It does pain me a little to see these turned into parts sets, but I understand that not everything can be saved or restored easily. This one could easily become a parts set, but I love a challenge. This one seems to be a transitional set between early and late versions and as such is worthy of restoring.
Again thanks for the reply. I appreciate any and all comments and help anyone can provide.
Thom.
Thom:
I use silicone rubber insulated test lead wire to replace the original rubber wire. It is available in similar gauges of wire and diameters of insulation and will outlast other types of rubber. Like Kent, I have many parts and parts chassis. If Kent doesn't have parts you need, let me know.
Norman
Thomas Day said:
Hi Kent:
Thanks for the reply. I think this set is factory original, since modifying it to the later twin antenna system would be difficult at best. I found a source for the trimmer caps, but thanks for the offer. I also found a Pro Wire source for flexible rubber covered wire in several sizes and will use it to replace the deteriorated wiring. I was able to remove the coil covers and clean them up. All of the capacitors are original and will be replaced. I also got three power resistors to replace the B stick divider and will mount them on terminal strips. I will have the schematic blown up to 18X24 which will help a lot. Still not sure where the red/yellow wire comes from or goes to, since the colors are really faded out. It also has the filament bypass caps for the oscillator tube.

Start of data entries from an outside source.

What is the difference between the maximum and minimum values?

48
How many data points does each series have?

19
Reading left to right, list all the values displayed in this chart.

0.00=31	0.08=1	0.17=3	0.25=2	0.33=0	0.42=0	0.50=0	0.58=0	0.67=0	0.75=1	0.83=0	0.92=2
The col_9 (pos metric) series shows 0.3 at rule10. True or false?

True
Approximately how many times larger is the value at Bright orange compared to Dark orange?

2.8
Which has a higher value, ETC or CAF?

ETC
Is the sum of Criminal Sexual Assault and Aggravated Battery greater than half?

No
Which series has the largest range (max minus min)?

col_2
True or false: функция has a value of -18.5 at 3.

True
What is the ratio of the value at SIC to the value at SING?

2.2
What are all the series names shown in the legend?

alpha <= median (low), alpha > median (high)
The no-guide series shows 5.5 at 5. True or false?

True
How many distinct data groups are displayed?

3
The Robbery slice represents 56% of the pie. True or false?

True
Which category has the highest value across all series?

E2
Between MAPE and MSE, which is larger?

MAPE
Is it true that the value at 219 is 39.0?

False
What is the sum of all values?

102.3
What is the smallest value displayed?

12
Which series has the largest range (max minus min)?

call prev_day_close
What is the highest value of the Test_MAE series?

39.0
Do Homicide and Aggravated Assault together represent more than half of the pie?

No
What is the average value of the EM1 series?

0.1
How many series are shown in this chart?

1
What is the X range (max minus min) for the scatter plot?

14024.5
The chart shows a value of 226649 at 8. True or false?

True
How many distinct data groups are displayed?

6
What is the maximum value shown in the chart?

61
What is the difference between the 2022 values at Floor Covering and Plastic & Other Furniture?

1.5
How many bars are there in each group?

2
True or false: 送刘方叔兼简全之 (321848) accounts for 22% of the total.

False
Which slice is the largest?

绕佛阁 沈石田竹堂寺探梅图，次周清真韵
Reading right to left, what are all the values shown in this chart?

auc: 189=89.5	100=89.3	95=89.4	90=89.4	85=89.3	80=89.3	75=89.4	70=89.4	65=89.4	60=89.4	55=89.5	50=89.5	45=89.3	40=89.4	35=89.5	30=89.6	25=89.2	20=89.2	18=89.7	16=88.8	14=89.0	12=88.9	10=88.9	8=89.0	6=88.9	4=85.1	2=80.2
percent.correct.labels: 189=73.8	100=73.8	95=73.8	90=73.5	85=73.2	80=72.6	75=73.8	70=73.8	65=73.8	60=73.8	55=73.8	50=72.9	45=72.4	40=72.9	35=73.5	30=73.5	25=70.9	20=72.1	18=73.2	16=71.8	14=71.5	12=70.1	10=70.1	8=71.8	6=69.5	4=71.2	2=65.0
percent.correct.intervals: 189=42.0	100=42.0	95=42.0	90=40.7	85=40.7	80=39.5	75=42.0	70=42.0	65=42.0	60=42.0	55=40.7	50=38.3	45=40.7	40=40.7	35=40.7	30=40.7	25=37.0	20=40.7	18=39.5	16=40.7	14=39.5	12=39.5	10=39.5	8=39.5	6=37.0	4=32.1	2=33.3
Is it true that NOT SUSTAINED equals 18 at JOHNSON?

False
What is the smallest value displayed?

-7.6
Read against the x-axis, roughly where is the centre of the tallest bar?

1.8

It does pain me a little to see these turned into parts sets, but I understand that not everything can be saved or restored easily. This one could easily become a parts set, but I love a challenge. This one seems to be a transitional set between early and late versions and as such is worthy of restoring.
Again thanks for the reply. I appreciate any and all comments and help anyone can provide.
Thom.
Working on J497 Allwave23 continues:
I am in process of rebuilding this chassis, and finding some differences between the schematic and actual parts used. The screen resistors for the 39/44 tubes are listed as 1K on both the schematics I have for the early and late versions. The parts callout in the chassis photos call for 5K resistors and the chassis has 10K resistors.
Knowing that Scott made running changes in production, this shouldn't surprise me, but this is a pretty wide variation. The plate voltage is listed as 235 volts and the screen as 90 volts. These come from different sources, and screen current is minimal. So, replace with what I find, or follow the schematic. I have the schematic blown up to 2 feet by 3 feet and the component values are plainly visible. Other values in the chassis pretty much conform to the schematic. Just another 'interesting' variation in custom production.
Thanks
Thom
My rule, if close inspection of solder joints and such so it looks original, stick with actual component values seen.
But, there is a Scott service bulletin stating during servicing to replace the many the 400 volt .1 caps with 600 volt .05 units, except those on the tone controls.